Question

A horizontal rifle is fired at a bull's-eye. The muzzle speed of the bullet is 700 m/s. The barrel is pointed directly at the center of the bull's-eye, but the bullet strikes the target 0.09 m below the center. What is the horizontal distance between the end of the rifle and the bull's-eye?

Answer 1

First, we need to know how much time it takes to hit the bull's eye :

h = 1/2 • g • t²

(0.09 m) = ½ (9.81 m/s²) t²

t = 0.135 s

Then, we will know the distance between the rifle and the bull's eye :

X = v • t

X = (700 m/s)(0.135 s)

X = 94.5 m

Answer 2

Hi there!

We can begin by solving for the time taken for the bullet to travel a VERTICAL distance of 0.09 m due to the effects of gravity.
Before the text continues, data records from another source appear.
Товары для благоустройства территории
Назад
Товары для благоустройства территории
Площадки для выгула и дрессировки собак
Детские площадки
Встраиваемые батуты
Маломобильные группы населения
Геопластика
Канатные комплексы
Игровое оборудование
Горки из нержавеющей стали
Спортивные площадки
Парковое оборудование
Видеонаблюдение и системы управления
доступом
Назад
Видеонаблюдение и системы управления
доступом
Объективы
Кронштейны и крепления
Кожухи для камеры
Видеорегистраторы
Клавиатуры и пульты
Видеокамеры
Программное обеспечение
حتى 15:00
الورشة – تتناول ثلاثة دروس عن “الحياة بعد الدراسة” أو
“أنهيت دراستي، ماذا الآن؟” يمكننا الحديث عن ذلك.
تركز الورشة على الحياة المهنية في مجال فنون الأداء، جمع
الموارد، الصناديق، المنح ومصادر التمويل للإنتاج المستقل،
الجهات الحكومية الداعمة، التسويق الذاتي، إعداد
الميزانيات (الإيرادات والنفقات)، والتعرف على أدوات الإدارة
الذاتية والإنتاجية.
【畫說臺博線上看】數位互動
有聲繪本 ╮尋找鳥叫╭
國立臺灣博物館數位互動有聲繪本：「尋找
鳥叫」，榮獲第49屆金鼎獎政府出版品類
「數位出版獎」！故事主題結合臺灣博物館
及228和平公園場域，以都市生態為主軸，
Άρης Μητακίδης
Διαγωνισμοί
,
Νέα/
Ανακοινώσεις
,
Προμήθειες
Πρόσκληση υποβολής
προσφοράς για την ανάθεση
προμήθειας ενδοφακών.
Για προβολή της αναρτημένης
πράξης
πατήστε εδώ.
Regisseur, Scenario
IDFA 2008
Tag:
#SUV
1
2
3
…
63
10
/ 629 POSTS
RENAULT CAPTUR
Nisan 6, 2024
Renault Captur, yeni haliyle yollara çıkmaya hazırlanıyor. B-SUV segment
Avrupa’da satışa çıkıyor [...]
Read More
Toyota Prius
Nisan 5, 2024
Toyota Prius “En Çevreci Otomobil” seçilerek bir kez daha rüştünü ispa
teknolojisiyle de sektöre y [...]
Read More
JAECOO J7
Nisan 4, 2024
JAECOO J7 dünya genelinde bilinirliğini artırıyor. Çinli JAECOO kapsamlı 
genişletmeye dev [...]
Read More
We can use the kinematic equation for uniform acceleration:

`d_y = v_(0y)t + (1)/(2)at^2`

Since there is no initial vertical velocity:

`d_y = (1)/(2)at^2`

Rearrange to solve for time. (a = g = 9.8 m/s²)

`t = \sqrt{(2d)/(g)}`

`t = \sqrt{(2(0.09))/(9.8)} = 0.136 s`

Now, we can use the distance, speed, and time equation in the horizontal direction:

`d_x = v_xt`

Plug in the values:

`d_x = 700(0.136) = \boxed{94.89 m}`